A report from ReadyNation estimates that the dramatic decrease in parents’ participation in the workforce annually costs parents, businesses, and taxpayers $57 billion in lost earnings, productivity, and tax revenue. Out of this $57 billion, the child care crisis costs taxpayers $7 billion.  

It’s clear that the child care crisis is a huge problem for the U.S. So how is the Biden Administration addressing the child care crisis?  

On March 28, President Biden released his FY 2023 proposal with details on his plans for child care and early education. The new budget proposes $20.2 billion for early care and education programs within the Department of Health and Human Services, a 19 percent increase from the 2021 level. The budget allocates $7.6 billion toward the Child Care and Development Block Grant to expand access to quality, affordable child care for families (up from $6.16 billion enacted in FY 2022). 

Young children will be more prepared to enter kindergarten with the $12.2 billion allocated for Head Start (up about $1.2 billion from the FY22 enacted level). Additionally, $450 million in funding for the Preschool Development Grants program (up from $290 million in FY22) will help states and territories improve their early education programs. President Biden also voiced his support for continuing expanded monthly Child Tax Credit payments, which expired in December 2021. These payments can help with child care or other family needs. 

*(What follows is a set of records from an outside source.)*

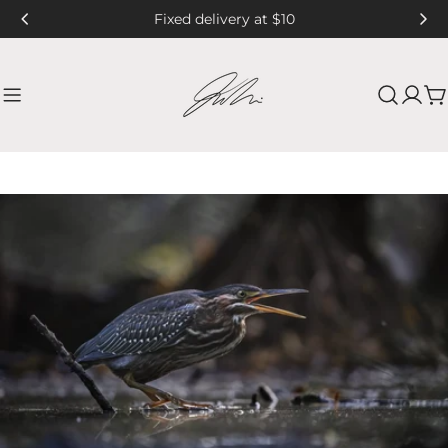
Skip
Fixed delivery at $10
to
content
C
Skip
to
product
information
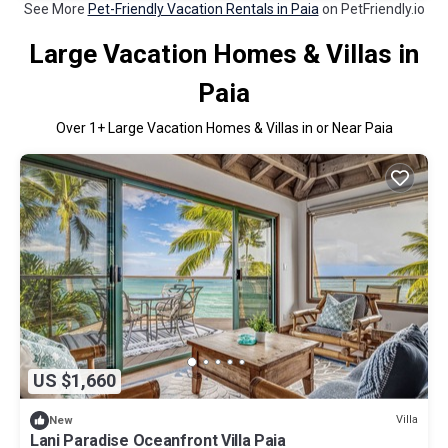
See More
Pet-Friendly Vacation Rentals in Paia
on PetFriendly.io
Large Vacation Homes & Villas in
Paia
Over
1
+ Large Vacation Homes & Villas in or Near Paia
US $1,660
Villa
New
Lani Paradise Oceanfront Villa Paia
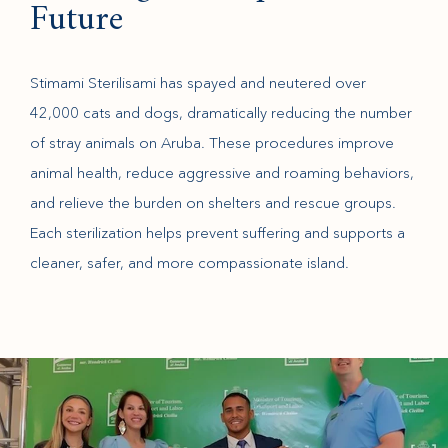
Future
Stimami Sterilisami has spayed and neutered over
42,000 cats and dogs, dramatically reducing the number
of stray animals on Aruba. These procedures improve
animal health, reduce aggressive and roaming behaviors,
and relieve the burden on shelters and rescue groups.
Each sterilization helps prevent suffering and supports a
cleaner, safer, and more compassionate island.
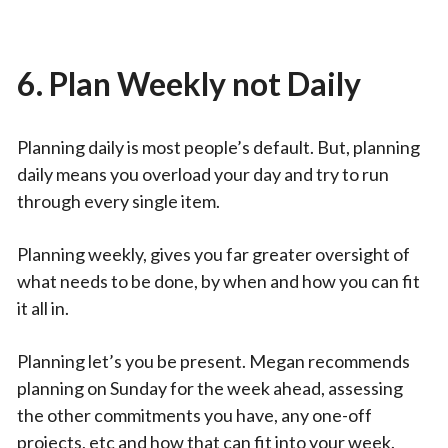
6. Plan Weekly not Daily
Planning daily is most people’s default. But, planning
daily means you overload your day and try to run
through every single item.
Planning weekly, gives you far greater oversight of
what needs to be done, by when and how you can fit
it all in.
Planning let’s you be present. Megan recommends
planning on Sunday for the week ahead, assessing
the other commitments you have, any one-off
projects, etc and how that can fit into your week.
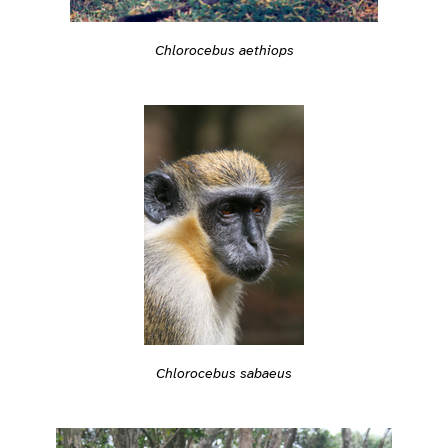
Chlorocebus aethiops
Chlorocebus sabaeus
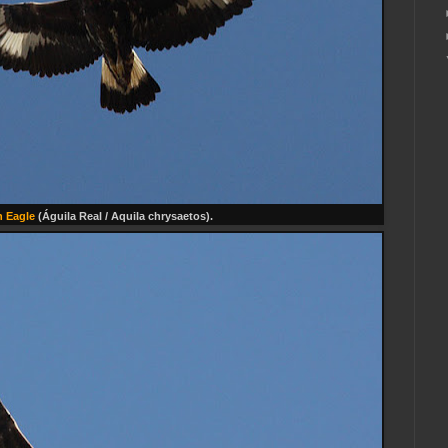
 Eagle
(Águila Real / Aquila chrysaetos).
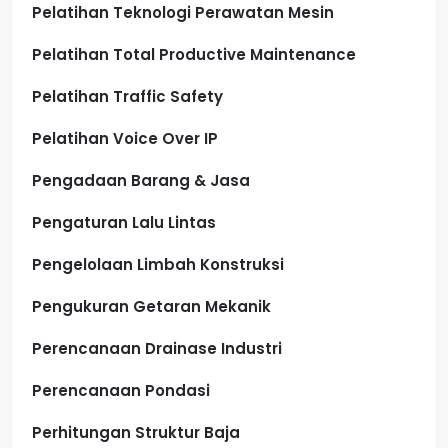
Pelatihan Teknologi Perawatan Mesin
Pelatihan Total Productive Maintenance
Pelatihan Traffic Safety
Pelatihan Voice Over IP
Pengadaan Barang & Jasa
Pengaturan Lalu Lintas
Pengelolaan Limbah Konstruksi
Pengukuran Getaran Mekanik
Perencanaan Drainase Industri
Perencanaan Pondasi
Perhitungan Struktur Baja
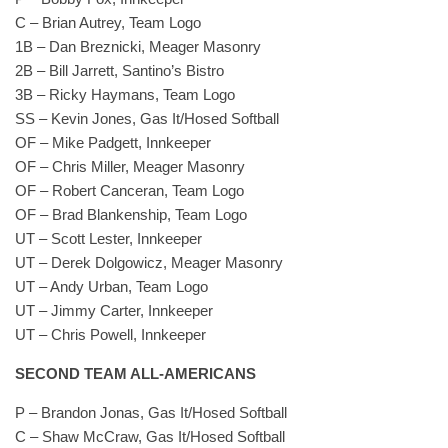
C – Brian Autrey, Team Logo
1B – Dan Breznicki, Meager Masonry
2B – Bill Jarrett, Santino’s Bistro
3B – Ricky Haymans, Team Logo
SS – Kevin Jones, Gas It/Hosed Softball
OF – Mike Padgett, Innkeeper
OF – Chris Miller, Meager Masonry
OF – Robert Canceran, Team Logo
OF – Brad Blankenship, Team Logo
UT – Scott Lester, Innkeeper
UT – Derek Dolgowicz, Meager Masonry
UT – Andy Urban, Team Logo
UT – Jimmy Carter, Innkeeper
UT – Chris Powell, Innkeeper
SECOND TEAM ALL-AMERICANS
P – Brandon Jonas, Gas It/Hosed Softball
C – Shaw McCraw, Gas It/Hosed Softball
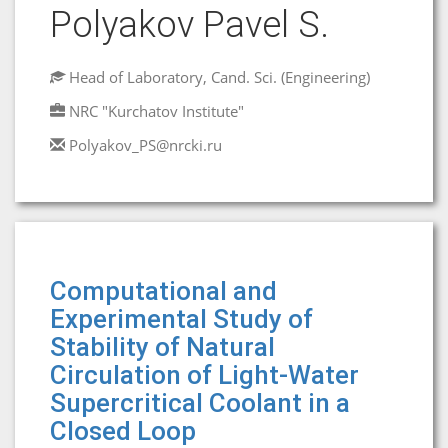
Polyakov Pavel S.
Head of Laboratory, Cand. Sci. (Engineering)
NRC "Kurchatov Institute"
Polyakov_PS@nrcki.ru
Computational and
Experimental Study of
Stability of Natural
Circulation of Light-Water
Supercritical Coolant in a
Closed Loop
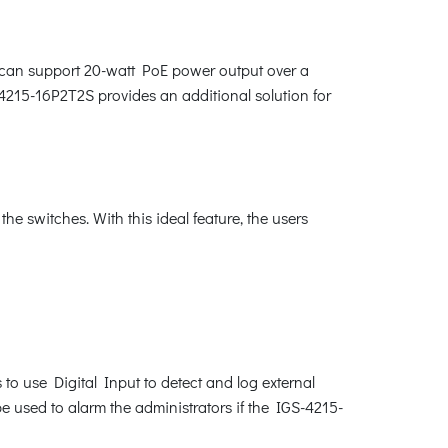
 can support 20-watt PoE power output over a
4215-16P2T2S provides an additional solution for
 switches. With this ideal feature, the users
to use Digital Input to detect and log external
be used to alarm the administrators if the IGS-4215-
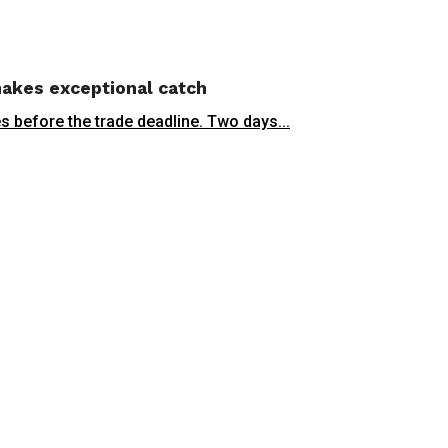
 makes exceptional catch
 before the trade deadline. Two days...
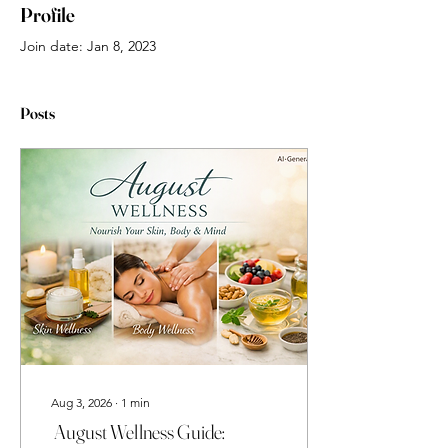
Profile
Join date: Jan 8, 2023
Posts
Aug 3, 2026
∙
1
min
August Wellness Guide:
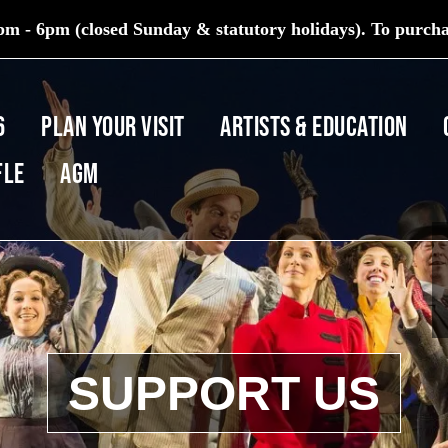
m - 6pm (closed Sunday & statutory holidays). To purchas
6
PLAN YOUR VISIT
ARTISTS & EDUCATION
fle
AGM
SUPPORT US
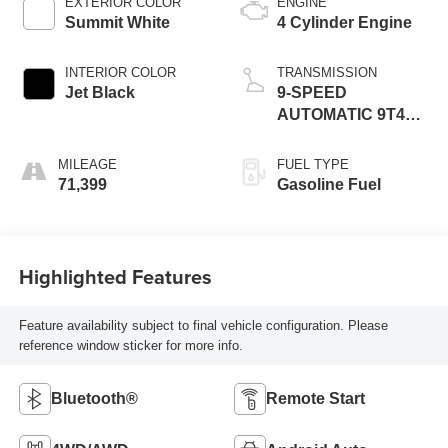
EXTERIOR COLOR
ENGINE
Summit White
4 Cylinder Engine
INTERIOR COLOR
TRANSMISSION
Jet Black
9-SPEED
AUTOMATIC 9T45,
ELECTRONICALLY-
CONTROLLED
MILEAGE
FUEL TYPE
WITH OVERDRIVE
71,399
Gasoline Fuel
Highlighted Features
Feature availability subject to final vehicle configuration. Please
reference window sticker for more info.
Bluetooth®
Remote Start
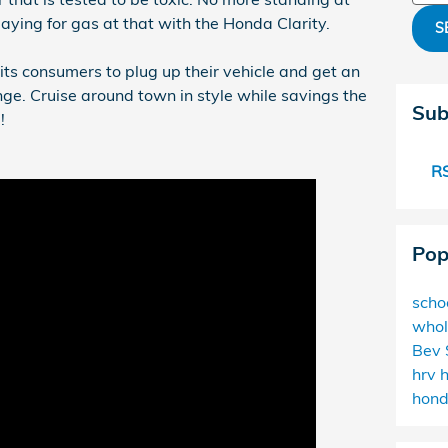
paying for gas at that with the Honda Clarity.
S
its consumers to plug up their vehicle and get an
nge. Cruise around town in style while savings the
Sub
!
RS
Pop
scho
whol
Bev 
hrv
hon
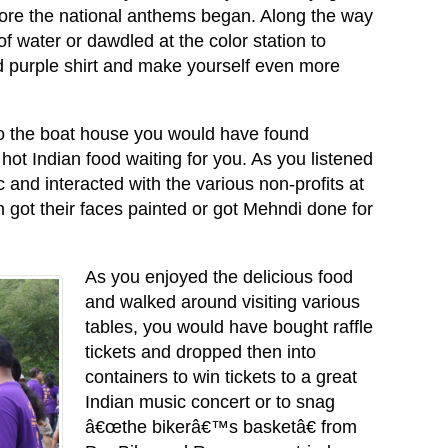
efore the national anthems began. Along the way
f water or dawdled at the color station to
 purple shirt and make yourself even more
 the boat house you would have found
ot Indian food waiting for you. As you listened
c and interacted with the various non-profits at
n got their faces painted or got Mehndi done for
As you enjoyed the delicious food
and walked around visiting various
tables, you would have bought raffle
tickets and dropped then into
containers to win tickets to a great
Indian music concert or to snag
â€œthe bikerâ€™s basketâ€ from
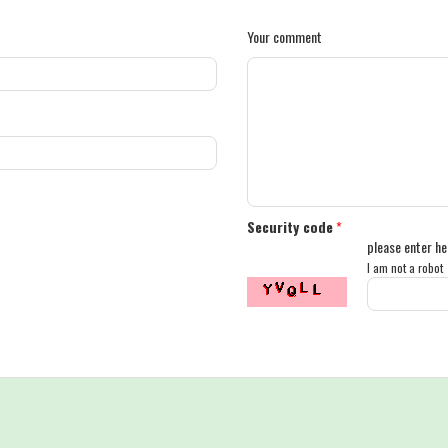
Your comment
Security code
*
please enter he
I am not a robot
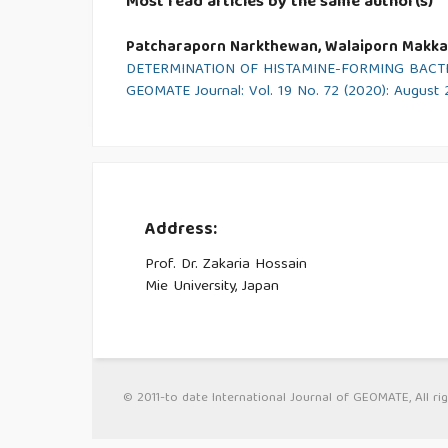
Most read articles by the same author(s)
Patcharaporn Narkthewan, Walaiporn Makka
DETERMINATION OF HISTAMINE-FORMING BACTE
GEOMATE Journal: Vol. 19 No. 72 (2020): August
Address:
Prof. Dr. Zakaria Hossain
Mie University, Japan
© 2011-to date International Journal of GEOMATE, All rig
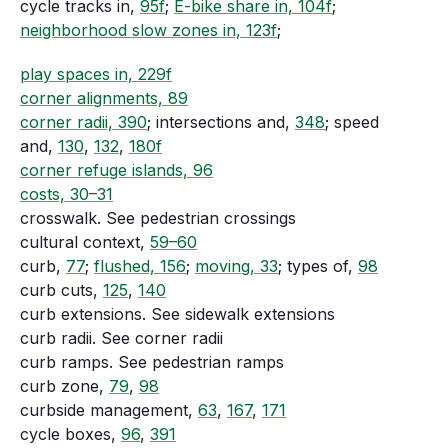
cycle tracks in,
95f
;
E-bike share in, 104f
;
neighborhood slow zones in, 123f
;
play spaces in, 229f
corner alignments, 89
corner radii, 390
; intersections and,
348
; speed
and,
130
,
132
,
180f
corner refuge islands, 96
costs, 30–31
crosswalk. See pedestrian crossings
cultural context,
59–60
curb,
77
;
flushed, 156
;
moving, 33
; types of,
98
curb cuts,
125
,
140
curb extensions. See sidewalk extensions
curb radii. See corner radii
curb ramps. See pedestrian ramps
curb zone,
79
,
98
curbside management,
63
,
167
,
171
cycle boxes,
96
,
391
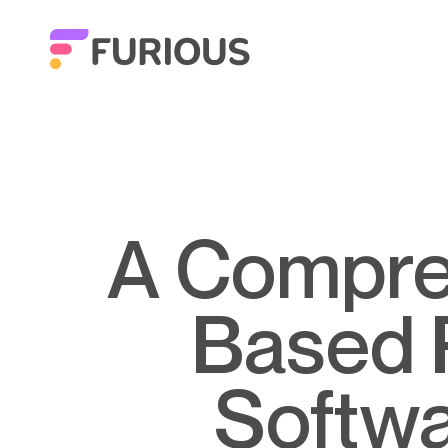
A Comprehensive Guide to Web-
Based 
Softwa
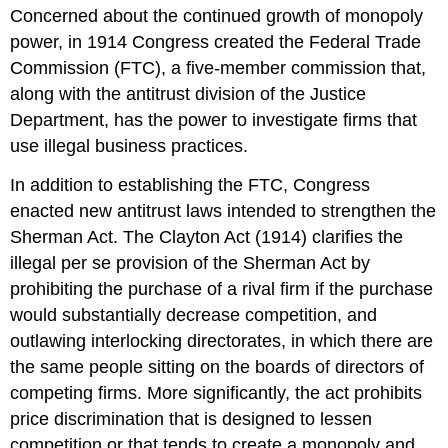
Concerned about the continued growth of monopoly
power, in 1914 Congress created the Federal Trade
Commission (FTC), a five-member commission that,
along with the antitrust division of the Justice
Department, has the power to investigate firms that
use illegal business practices.
In addition to establishing the FTC, Congress
enacted new antitrust laws intended to strengthen the
Sherman Act. The Clayton Act (1914) clarifies the
illegal per se provision of the Sherman Act by
prohibiting the purchase of a rival firm if the purchase
would substantially decrease competition, and
outlawing interlocking directorates, in which there are
the same people sitting on the boards of directors of
competing firms. More significantly, the act prohibits
price discrimination that is designed to lessen
competition or that tends to create a monopoly and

Beyond the significant one-year increments proposed in the budget, Biden’s plan for major economic and health investments (formerly called “Build Back Better”) would make far greater child care investments over a ten-year period. Families with incomes up to about $300,000 would see their child care costs capped at no more than 7 percent of their income; families with lower incomes would pay on a sliding scale, with child care free to families with the lowest incomes. Preschool for three- and four-year-olds would be free. Pay for child care workers and teachers would rise. Because early childhood education is a public good, the proposal uses government subsidies to sustain an essential service. This far-reaching legislation passed the House, but has been unable to secure enough votes in the Senate. Advocates continue to press for enactment. 

Parents and child care providers are asking that the government make investments in three areas: more affordability, different child care options that meet families’ unique needs, and increased wages for child care workers. Only time will tell if the Senate can muster the votes necessary to adopt the long-term Biden’s provisions that would be a giant step towards accomplishing all three.